The Price of Things We’ve Lost

When I was 16 years old, I went against my parents’ advice and pleading to withdraw from the high school wrestling team. Despite the fact that I only weighed about 100 pounds and barely qualified for the lowest weight class, the ego in my head outweighed every ounce of logic around it. As it turns out, my parents were right, and I had to suffer the agony of that – literally. I had a bad accident during  pre-season practice and broke my arm so badly that it needed reconstruction with surgery and 1 year of physical therapy. At the time, my family didn’t have medical insurance and the fees were sky rocketing high. Because skipping any medical treatment would mean lifetime restriction of the usage of my arm, my parents paid for all the medical fees out of pocket – so that their son could regain something he was born with – his left arm.

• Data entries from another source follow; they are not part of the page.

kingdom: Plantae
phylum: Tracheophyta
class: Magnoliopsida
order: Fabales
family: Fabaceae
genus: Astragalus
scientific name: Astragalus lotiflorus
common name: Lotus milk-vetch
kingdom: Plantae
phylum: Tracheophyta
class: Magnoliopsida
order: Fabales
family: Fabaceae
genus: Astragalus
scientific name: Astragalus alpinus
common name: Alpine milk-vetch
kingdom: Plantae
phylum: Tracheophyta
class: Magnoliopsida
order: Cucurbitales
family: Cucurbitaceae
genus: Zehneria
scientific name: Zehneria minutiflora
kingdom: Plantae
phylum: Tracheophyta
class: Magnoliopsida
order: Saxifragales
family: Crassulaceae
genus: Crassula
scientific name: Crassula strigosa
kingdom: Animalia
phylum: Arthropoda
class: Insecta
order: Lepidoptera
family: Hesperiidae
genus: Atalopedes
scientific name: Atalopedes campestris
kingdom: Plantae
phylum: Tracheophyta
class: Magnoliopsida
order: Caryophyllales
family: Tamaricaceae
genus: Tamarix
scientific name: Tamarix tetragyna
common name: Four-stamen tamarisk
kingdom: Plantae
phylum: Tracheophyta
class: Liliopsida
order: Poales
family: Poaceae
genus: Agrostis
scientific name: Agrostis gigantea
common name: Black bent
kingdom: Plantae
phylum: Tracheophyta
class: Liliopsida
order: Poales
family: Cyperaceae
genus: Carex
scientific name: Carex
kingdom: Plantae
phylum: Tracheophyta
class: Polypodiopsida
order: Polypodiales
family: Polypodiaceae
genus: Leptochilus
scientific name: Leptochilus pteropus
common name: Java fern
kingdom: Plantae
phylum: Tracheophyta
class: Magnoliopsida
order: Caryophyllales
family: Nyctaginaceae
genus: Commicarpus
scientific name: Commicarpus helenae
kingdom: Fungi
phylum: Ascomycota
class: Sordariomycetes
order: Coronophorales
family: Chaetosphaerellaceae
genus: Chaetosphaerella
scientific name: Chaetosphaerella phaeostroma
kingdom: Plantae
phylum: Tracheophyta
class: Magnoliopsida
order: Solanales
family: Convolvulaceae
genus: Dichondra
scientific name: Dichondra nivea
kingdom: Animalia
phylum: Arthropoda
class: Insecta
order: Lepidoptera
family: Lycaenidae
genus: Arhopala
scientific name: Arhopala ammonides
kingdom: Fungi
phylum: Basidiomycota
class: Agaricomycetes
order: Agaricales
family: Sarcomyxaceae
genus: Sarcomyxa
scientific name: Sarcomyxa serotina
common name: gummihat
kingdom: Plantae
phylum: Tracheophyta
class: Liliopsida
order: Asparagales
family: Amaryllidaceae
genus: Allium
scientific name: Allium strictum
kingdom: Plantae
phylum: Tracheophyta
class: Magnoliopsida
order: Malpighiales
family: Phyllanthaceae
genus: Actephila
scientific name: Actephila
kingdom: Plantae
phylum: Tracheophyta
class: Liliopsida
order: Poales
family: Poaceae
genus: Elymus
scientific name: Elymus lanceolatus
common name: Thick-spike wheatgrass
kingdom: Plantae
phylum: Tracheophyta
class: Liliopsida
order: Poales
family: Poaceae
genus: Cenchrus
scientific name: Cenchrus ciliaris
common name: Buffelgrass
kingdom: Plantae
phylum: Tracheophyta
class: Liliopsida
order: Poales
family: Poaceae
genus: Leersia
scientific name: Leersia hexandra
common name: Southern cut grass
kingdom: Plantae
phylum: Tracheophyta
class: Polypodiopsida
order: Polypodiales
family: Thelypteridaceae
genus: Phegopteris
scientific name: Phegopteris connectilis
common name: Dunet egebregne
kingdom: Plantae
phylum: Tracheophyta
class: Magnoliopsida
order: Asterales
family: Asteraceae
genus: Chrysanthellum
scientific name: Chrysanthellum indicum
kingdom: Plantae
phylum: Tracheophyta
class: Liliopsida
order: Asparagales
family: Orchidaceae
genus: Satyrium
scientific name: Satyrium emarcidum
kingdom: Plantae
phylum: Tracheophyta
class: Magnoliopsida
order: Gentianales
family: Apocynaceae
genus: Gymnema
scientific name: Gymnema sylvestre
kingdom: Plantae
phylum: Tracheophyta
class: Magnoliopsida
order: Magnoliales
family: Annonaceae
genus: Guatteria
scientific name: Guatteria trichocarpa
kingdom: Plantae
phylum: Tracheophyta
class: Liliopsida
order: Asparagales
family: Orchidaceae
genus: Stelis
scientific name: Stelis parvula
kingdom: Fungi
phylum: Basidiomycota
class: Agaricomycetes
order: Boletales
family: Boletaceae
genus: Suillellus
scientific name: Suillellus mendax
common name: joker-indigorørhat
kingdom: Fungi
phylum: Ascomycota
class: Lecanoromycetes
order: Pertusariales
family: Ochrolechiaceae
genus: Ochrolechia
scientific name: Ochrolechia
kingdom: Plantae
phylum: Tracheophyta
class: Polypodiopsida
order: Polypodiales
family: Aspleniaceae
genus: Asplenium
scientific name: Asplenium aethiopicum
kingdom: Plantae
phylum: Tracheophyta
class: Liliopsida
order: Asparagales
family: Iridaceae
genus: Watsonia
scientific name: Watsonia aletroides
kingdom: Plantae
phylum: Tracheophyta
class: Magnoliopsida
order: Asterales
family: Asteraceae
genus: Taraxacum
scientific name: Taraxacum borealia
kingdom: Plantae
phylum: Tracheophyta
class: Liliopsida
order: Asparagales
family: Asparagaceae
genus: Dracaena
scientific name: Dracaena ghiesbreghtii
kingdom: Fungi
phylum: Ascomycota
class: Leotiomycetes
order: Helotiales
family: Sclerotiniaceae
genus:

People are willing to pay a lot for what they’ve lost – whether it be health, an ailing family member, articles and items, or even lost business. In my years of consulting with large corporations, I’ve seen many companies whom are complacent with their market share become lost when their business starts to decline. When this situation occurs, they start to scramble for action to regain the business which they have lost. They start to invest more – whether it be hiring people, spending on marketing activity, or just spending more of their workforce’s time and effort to try and regain the lost market share. It’s interesting how a complacent attitude has now become an attitude for change and effort.

This is where the opportunity can be found. For those of us in business development, identifying which of your customers are the subject of losing something can be your newfound opportunity to contribute and assist. At this point, their intention level should be higher to understand your service and offerings. More importantly, this is a time to discuss where the new goals and aspirations are – topics which business leaders prefer. And when the objection comes up as to the expensive cost of your service offering – the counter-question should be “What have you paid so far, for what you’ve lost?”